A lot of new posts now the tank is filled 

http://www.wildcichlids.com/Forum/engli ... osts&t=300

And:

http://www.wildcichlids.com/Forum/engli ... osts&t=360

Keep a lookout the next days, fish is on the way


----------



## Kambiri (Jan 13, 2011)

Sorry not "filled"......."_Flooded_"


----------



## sky5krs (Dec 20, 2011)

Thats a dream job right there! Diving in your own tank! Goodluck! Cant wait til its finished!


----------



## Kambiri (Jan 13, 2011)

Just wait untill I'll bring my camera into the tank to have some "in-water-tank-photos"


----------



## Nodalizer (Nov 7, 2011)

Can't see it, keeps saying i'm not allowed.


----------



## Morpheen (Jul 21, 2010)

You are living my dream my friend. Awesome work! Can't wait to see this thing stocked.


----------



## spotmonster (Nov 23, 2006)

Did you buy or rent the suction cups? Did any of them become loose during the move?


----------



## Ingmar1979 (Dec 19, 2011)

Wow, that's is truly a great project, with even greater result so far.
Can't wait to see the finished result !


----------



## nudge (Aug 1, 2011)

Aaahhhhhhhhhhhhh! this is awesome, cant wait to see it stocked, truly amazing


----------



## FloodXL (Feb 23, 2006)

nudge said:


> Aaahhhhhhhhhhhhh! this is awesome, cant wait to see it stocked, truly amazing


THIS! Unbelievable build! =D> =D> opcorn: =D> =D>


----------



## Bevo5 (Mar 19, 2004)

Ok I was getting really pissed off the entire read until the very last upload where you talk about adding the black to the back/sides. I couldn't figure out why you would put so much time into planning this tank and let the walls show through like that.

Awesome stuff...


----------



## bluenosebully6 (Oct 24, 2011)

Nice swimming pool!!!! Lol u should do great whites and blue whales....lololol


----------



## Kambiri (Jan 13, 2011)

spotmonster said:


> Did you buy or rent the suction cups? Did any of them become loose during the move?

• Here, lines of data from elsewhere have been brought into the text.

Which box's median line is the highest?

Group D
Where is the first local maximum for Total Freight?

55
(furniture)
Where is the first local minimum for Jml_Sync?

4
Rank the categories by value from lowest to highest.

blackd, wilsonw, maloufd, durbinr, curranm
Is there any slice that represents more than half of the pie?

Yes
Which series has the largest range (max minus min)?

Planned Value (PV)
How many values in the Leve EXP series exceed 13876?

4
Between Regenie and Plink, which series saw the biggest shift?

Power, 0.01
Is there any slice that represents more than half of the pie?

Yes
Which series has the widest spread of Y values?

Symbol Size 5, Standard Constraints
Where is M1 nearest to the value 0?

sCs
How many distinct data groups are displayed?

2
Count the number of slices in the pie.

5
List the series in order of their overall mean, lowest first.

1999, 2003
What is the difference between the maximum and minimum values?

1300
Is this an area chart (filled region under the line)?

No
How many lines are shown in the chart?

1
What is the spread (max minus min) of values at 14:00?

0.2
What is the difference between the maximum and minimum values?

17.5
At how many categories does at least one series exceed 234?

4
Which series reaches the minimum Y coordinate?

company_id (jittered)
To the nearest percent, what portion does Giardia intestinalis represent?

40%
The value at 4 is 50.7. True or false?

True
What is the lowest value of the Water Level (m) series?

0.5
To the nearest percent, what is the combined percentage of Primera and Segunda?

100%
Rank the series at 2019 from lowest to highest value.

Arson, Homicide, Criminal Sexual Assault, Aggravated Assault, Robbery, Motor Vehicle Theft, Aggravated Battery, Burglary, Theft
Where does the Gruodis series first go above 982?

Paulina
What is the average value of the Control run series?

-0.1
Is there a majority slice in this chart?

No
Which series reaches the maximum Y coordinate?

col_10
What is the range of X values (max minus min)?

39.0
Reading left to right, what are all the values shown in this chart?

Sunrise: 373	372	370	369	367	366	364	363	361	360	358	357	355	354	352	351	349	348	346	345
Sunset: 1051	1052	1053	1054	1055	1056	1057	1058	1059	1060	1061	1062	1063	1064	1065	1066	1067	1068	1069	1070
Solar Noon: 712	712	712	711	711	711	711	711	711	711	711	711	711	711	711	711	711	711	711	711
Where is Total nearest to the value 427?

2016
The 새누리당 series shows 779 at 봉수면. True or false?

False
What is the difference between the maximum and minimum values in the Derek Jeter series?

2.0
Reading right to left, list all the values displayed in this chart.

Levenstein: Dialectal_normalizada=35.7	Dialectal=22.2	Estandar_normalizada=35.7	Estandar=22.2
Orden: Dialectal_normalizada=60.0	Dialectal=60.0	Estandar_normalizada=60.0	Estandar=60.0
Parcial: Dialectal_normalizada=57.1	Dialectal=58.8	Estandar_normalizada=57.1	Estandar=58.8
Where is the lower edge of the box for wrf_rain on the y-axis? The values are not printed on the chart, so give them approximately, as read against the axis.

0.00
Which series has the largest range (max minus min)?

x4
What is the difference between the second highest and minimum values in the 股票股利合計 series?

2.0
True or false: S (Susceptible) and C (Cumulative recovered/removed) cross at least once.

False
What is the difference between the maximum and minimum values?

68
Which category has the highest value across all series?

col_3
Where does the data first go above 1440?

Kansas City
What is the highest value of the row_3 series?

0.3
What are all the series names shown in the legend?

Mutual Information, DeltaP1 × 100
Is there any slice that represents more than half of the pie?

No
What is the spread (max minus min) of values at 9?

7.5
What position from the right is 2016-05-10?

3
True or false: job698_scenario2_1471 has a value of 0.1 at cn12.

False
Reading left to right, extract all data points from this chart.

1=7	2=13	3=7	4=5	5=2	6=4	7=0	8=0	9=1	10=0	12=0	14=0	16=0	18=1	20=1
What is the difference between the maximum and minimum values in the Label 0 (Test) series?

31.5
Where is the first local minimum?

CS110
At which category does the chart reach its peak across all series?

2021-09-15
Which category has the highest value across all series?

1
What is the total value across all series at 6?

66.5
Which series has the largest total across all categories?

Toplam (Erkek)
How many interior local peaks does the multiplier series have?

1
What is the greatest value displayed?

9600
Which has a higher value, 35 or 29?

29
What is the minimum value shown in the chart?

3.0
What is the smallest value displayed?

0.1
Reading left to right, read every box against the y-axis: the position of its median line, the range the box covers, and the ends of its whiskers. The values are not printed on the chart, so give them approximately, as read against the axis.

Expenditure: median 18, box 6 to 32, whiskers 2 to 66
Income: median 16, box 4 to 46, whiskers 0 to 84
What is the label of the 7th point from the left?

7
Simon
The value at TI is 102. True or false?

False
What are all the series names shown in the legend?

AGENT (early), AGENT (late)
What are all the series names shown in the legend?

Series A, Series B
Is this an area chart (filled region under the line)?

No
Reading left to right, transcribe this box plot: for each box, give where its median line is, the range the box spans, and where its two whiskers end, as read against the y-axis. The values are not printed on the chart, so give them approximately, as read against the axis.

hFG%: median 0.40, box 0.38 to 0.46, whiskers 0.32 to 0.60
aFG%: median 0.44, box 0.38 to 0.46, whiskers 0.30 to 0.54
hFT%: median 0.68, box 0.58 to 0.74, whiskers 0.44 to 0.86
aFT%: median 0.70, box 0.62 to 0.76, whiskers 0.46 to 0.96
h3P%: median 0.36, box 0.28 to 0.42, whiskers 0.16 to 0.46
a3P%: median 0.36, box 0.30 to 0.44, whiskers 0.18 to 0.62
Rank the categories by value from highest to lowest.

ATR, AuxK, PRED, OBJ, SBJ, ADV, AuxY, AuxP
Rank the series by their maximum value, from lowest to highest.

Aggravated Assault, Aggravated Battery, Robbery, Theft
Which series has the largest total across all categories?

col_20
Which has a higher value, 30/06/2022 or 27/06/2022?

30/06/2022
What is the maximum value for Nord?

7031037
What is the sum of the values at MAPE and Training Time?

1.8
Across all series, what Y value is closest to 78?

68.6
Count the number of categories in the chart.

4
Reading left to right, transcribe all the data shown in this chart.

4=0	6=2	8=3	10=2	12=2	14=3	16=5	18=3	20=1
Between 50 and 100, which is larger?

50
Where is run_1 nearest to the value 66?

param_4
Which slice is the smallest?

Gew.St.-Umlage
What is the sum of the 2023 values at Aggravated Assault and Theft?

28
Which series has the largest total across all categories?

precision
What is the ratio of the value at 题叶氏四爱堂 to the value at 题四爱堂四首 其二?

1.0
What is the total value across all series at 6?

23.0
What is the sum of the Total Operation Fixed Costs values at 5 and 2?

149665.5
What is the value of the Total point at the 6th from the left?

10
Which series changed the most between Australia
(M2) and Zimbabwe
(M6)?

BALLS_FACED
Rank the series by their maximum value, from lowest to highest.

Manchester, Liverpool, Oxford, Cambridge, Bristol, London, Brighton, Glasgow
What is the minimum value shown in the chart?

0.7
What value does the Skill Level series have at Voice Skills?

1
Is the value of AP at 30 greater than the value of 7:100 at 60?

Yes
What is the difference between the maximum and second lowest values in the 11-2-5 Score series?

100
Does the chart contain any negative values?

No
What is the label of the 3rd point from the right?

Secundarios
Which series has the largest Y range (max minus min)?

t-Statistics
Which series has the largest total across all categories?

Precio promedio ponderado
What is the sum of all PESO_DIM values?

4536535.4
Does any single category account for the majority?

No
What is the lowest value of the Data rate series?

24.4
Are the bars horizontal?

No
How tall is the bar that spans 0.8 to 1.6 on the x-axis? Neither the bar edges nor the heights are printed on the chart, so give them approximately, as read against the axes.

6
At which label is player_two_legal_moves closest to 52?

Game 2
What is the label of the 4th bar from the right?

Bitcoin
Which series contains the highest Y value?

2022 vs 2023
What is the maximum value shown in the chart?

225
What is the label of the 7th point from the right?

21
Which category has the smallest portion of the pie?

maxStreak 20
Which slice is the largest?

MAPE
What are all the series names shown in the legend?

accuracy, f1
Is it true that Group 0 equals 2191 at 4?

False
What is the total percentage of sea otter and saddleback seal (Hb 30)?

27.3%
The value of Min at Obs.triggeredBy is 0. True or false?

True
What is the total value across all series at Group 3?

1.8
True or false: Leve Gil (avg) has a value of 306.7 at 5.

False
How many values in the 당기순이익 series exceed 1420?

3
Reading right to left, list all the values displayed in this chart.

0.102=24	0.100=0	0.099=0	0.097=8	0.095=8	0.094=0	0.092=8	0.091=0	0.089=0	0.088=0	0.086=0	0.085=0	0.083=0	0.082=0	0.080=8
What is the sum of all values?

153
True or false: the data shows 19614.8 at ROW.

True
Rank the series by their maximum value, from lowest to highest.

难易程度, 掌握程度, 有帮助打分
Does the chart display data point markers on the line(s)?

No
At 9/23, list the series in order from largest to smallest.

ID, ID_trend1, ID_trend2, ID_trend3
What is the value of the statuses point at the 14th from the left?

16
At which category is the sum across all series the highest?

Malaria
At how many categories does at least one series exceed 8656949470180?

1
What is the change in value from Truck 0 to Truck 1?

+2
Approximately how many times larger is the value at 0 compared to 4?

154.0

I have a neighbor with a multipurpose company, and he let me use a set he had. One of them moved about an inch and that was it. Just remember to wipe the glass clean.

For the future I have bought 2 single cups to handle the coverglass: http://www.e-vaerktoej.dk/shop/sugekop- ... 8886p.html

The once I had from next door are about 3 times the price (90USD or so) each and a total overkill to just handling the cover .


----------



## Kambiri (Jan 13, 2011)

Finally I have moved the fishes......

Merry Christmas friends......

http://www.wildcichlids.com/Forum/engli ... &#post1750


----------



## clekchau (Jul 24, 2011)

Kambiri said:


> Finally I have moved the fishes......
> 
> Merry Christmas friends......
> 
> http://www.wildcichlids.com/Forum/engli ... &#post1750


wow just wow.


----------



## Kambiri (Jan 13, 2011)

Hi,

I've posted a few new pictures of the tank WITH the fishes!


----------



## whiskeyriver (Nov 29, 2011)

Wildest thing I've ever seen, tank-wise. Amazing.


----------



## ranchialex (Dec 4, 2011)

I'd put a sofa in the tank room, because that's where I'd hang out more than the living room.

Stunning.


----------



## Shahlvah (Dec 28, 2011)

WOW!, incredible...............!!!!!


----------



## halffrozen (Sep 24, 2011)

Want. Amazing. Perfect. Superb. OMGWTFBBQ.

That is all, I have no clue what else to say. lol


----------



## Kambiri (Jan 13, 2011)

New photos 8)

http://www.wildcichlids.com/Forum/engli ... &#post1822


----------



## zimmy (Aug 13, 2010)

Kambiri said:


> New photos 8)
> 
> http://www.wildcichlids.com/Forum/engli ... &#post1822


WOW!!!  That looks amazing!!!


----------



## Morpheen (Jul 21, 2010)

Hows this tank doing? Any updates?


----------